Aux noirs débats de la justice,
Aux fonds secrets de la police,
Qu'engraisse le bon plébéïen,
               Il ne voit rien.         (Bis)
Mais Juillet a montré qu'en France,
Pour châtier, et d'importance,
Les suppôts d'un roi très-chrétien,
               Le peuple y voit fort bien.         (Bis)

 

 

 

 

La chanson est publiée en 1863 (sous l'Empire) mais elle est sans doute bien antérieure puisque certaines des allusions politiques (de tendance manifestement libérale) qu'elle contient sont relatives à 1830 et au règne de Louis-Philippe.

Le carlisme (mentionné au 3e couplet) est aussi un mouvement (considéré par les libéraux comme passéiste, conservateur et clérical) qui à cette époque s'était manifesté en Espagne par deux guerres, la première en 1833-1840 et la deuxième en 1846-1849.

Le 4e couplet vise évidemment la révolution de juillet 1830 qui chassa Charles X, le roi très-chrétien (ultra et bigot) et châtia ses suppôts (comme le premier ministre Polignac, condamné alors à la prison perpétuelle) pour faire place au roi-citoyen.

Bosco et la muscade

Le Bosco mentionné au 2e couplet est Bartholomeo Bosco (1793-1862), prestidigitateur fameux. 

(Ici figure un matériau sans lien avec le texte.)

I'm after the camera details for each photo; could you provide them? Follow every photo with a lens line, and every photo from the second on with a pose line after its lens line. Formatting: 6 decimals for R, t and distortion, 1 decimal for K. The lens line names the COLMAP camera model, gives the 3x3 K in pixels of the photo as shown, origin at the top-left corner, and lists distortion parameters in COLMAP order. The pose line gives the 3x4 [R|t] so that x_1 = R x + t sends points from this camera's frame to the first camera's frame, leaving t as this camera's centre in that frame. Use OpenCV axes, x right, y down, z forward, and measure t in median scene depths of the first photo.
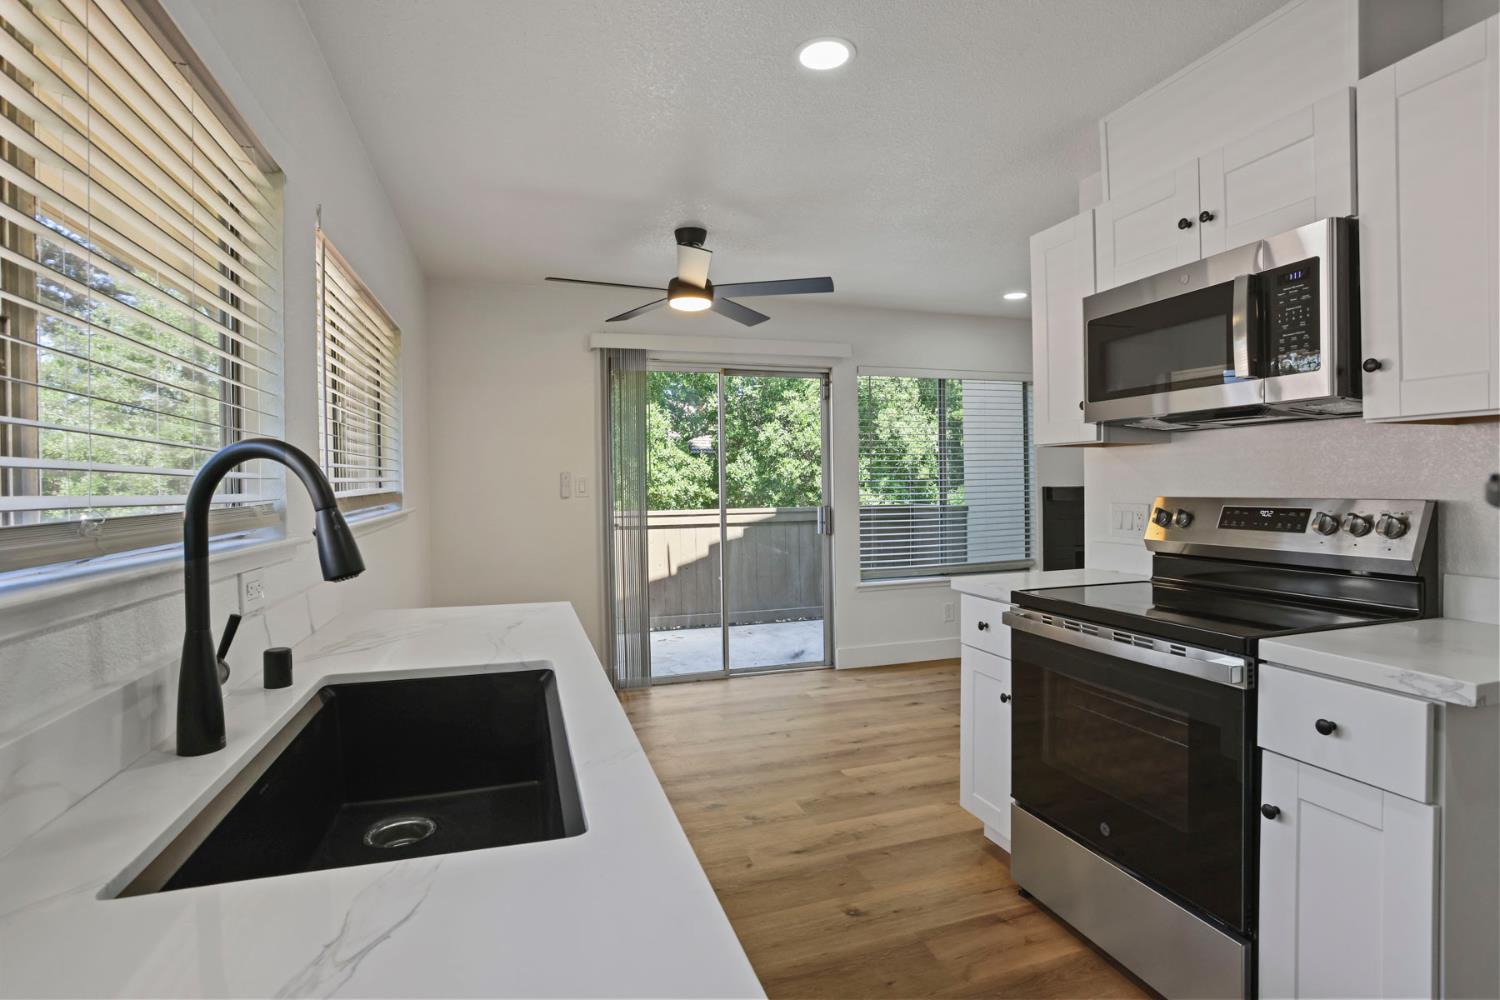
lens RADIAL K [[715.7, 0, 750.0], [0, 715.7, 500.0], [0, 0, 1]] dist [-0.057734, 0.018712]
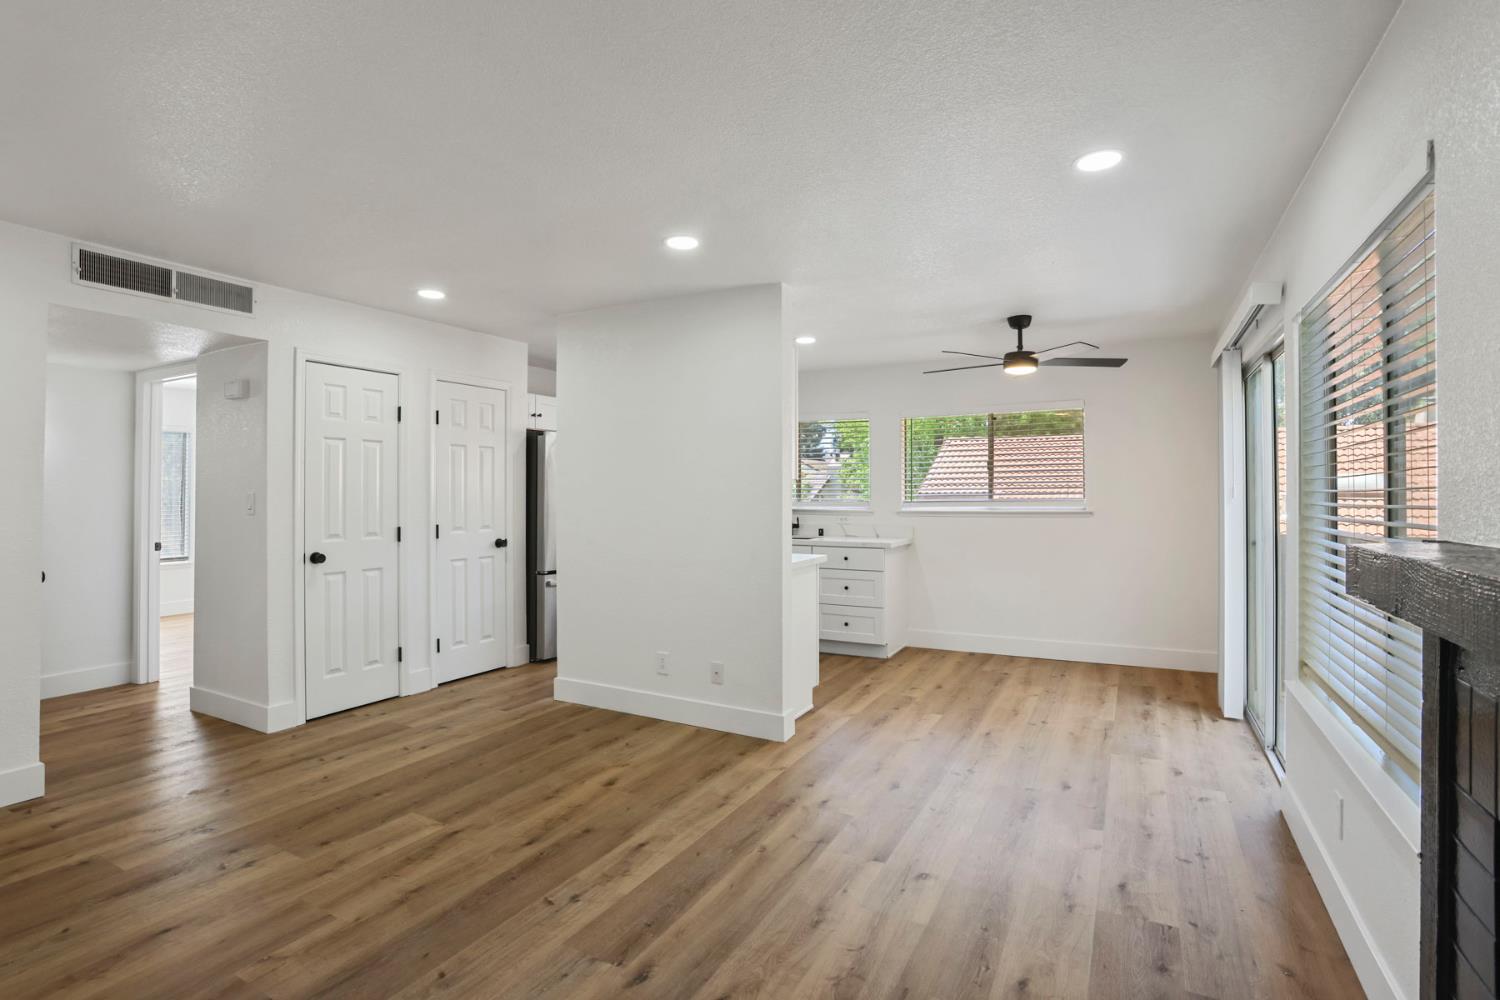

Selon sa propre publicité, il pouvait escamoter une maison aussi facilement qu’une muscade. Il était baptisé le roi de la muscade à cause de son tour de gobelets le plus célèbre (l'expression passez muscade ! trouve son origine dans ce tour, analogue au jeu du bonneteau).

Cette gravure de Grandville, publiée le 29 novembre 1832, s'intitule Monsieur Bosco prestidigitateur : Attention messieurs et dames à ce joli tour ! s'exclame Bosco en s'adressant à son public. Mais en fait, ce qu'on voit c'est Louis-Philippe (bien reconnaissable à ses favoris et au toupet à la Trump dont l'ont affublé, comme on voit ci-contre, les caricaturistes du temps) en train d’escamoter le Palais Bourbon, siège de la Chambre.

Comme le montre le tableau ci-dessus de Jérôme Bosch (c. 1450-1516), L'Escamoteur, le bonneteau était (déjà au Moyen-Age) une escroquerie bien connue.